QUOTED PASSAGE ▸
((
All this talk of martial law’s nonsense, said former President Fidel V. Ramos the other day. Except that he said it in the barracks language favored by the military. He said it’s “all bulls–t,” or cow dung.

Although many Filipinos think martial law’’ already here, Ramos focused on the harm the talk is supposedly causing the country. He then added that he doesn’t think Filipinos will accept martial law. What’s more, the Constitution protects the nation from a declaration similar to Ferdinand Marcos’ Proclamation 1081, which put the country under martial law on September 21, 1972.

Ramos was referring to Section 18 of Article VII of the 1987 Constitution which limits the power of the Philippine President to declare martial law by subjecting it to review by Congress and the Supreme Court, and specifies the validity of any declaration to 60 days. That provision also forbids shutting down the media, Congress, the Supreme Court and other government institutions.

But Ramos has been out of the country so much talking to foreigners he probably doesn’t know that few informed Filipinos nowadays think that Gloria Macapagal-Arroyo (whose job he saved last July 8 ) will have even the basic decency to declare martial law.

The closest Arroyo will come to any formal declaration is to a state of emergency proclamation that will use the economic crisis as an excuse. It will pretend to be focused on saving the cottage cheese industry– or something similarly innocuous– while giving her and her crew enough power to arrest half the population.

Why the subterfuge? A formal declaration of martial law will not sit well with the media, the opposition, some of Arroyo’s own allies, foreign interest groups, and even the business community. A review by Congress and the Supreme Court would also be too inconvenient for the Arroyo ring, such a review being likely to prove it wrong.

Who says martial law has to be declared? Arroyo and company can very well implement it without telling anyone, and that’s exactly what they’ve been doing over the last two years.

Since 2003, for example, they’ve unleashed the military in the countryside to murder political opponents and activists, and ignored the killing of those pesky journalists.

Lately they’ve brutalized demonstrators right in the capital in violation of the Bill of Rights of the very Constitution Ramos was citing. They’ve also prevented everyone from clerk to department secretary from testifying on anything in Congress through Executive Order 464, while their cohorts in Congress rush the approval of an incredibly badly-written “Anti-Terrorism” bill that’s certain to shock grammar teachers and terrorize everyone else except the real terrorists in the Arroyo regime itself.
))
RAW DATA ▸
((
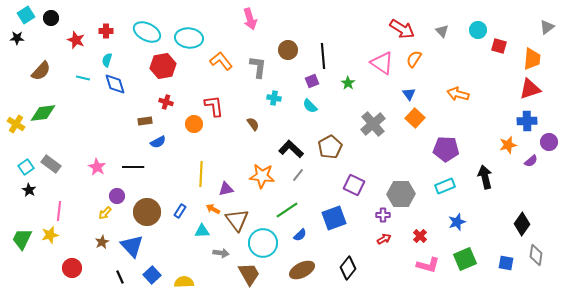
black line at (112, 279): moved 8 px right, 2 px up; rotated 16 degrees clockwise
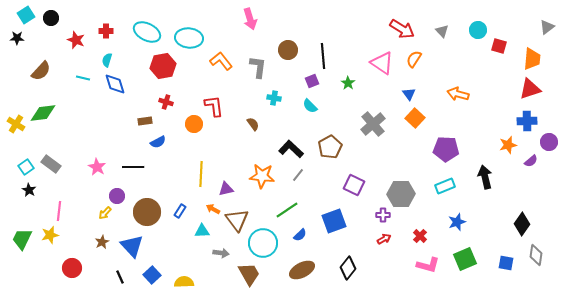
blue square at (334, 218): moved 3 px down
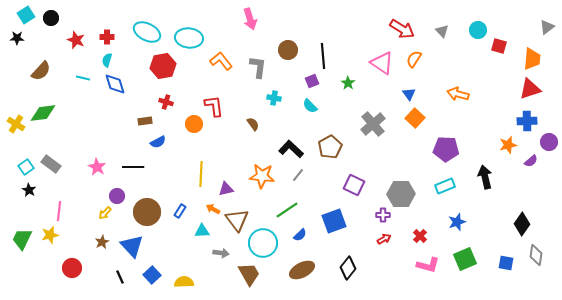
))
EXERCISE TASK A ▸ Rewrite the martial law column from "Although many Filipinos" to "other government institutions.", putting "High Court" wherever "Supreme Court" appears.
EXERCISE TASK B ▸
Answer these questions from the martial law column:
(i) On what date did Proclamation 1081 put the country under martial law?
(ii) For how many days does Section 18 of Article VII keep a martial law declaration valid?
(iii) Which executive order is said to prevent officials from testifying in Congress?
Answer using only the martial law column.

FINAL RESULT A ▸
Although many Filipinos think martial law’’ already here, Ramos focused on the harm the talk is supposedly causing the country. He then added that he doesn’t think Filipinos will accept martial law. What’s more, the Constitution protects the nation from a declaration similar to Ferdinand Marcos’ Proclamation 1081, which put the country under martial law on September 21, 1972.

Ramos was referring to Section 18 of Article VII of the 1987 Constitution which limits the power of the Philippine President to declare martial law by subjecting it to review by Congress and the High Court, and specifies the validity of any declaration to 60 days. That provision also forbids shutting down the media, Congress, the High Court and other government institutions.

FINAL RESULT B ▸
(i) September 21, 1972
(ii) 60 days
(iii) Executive Order 464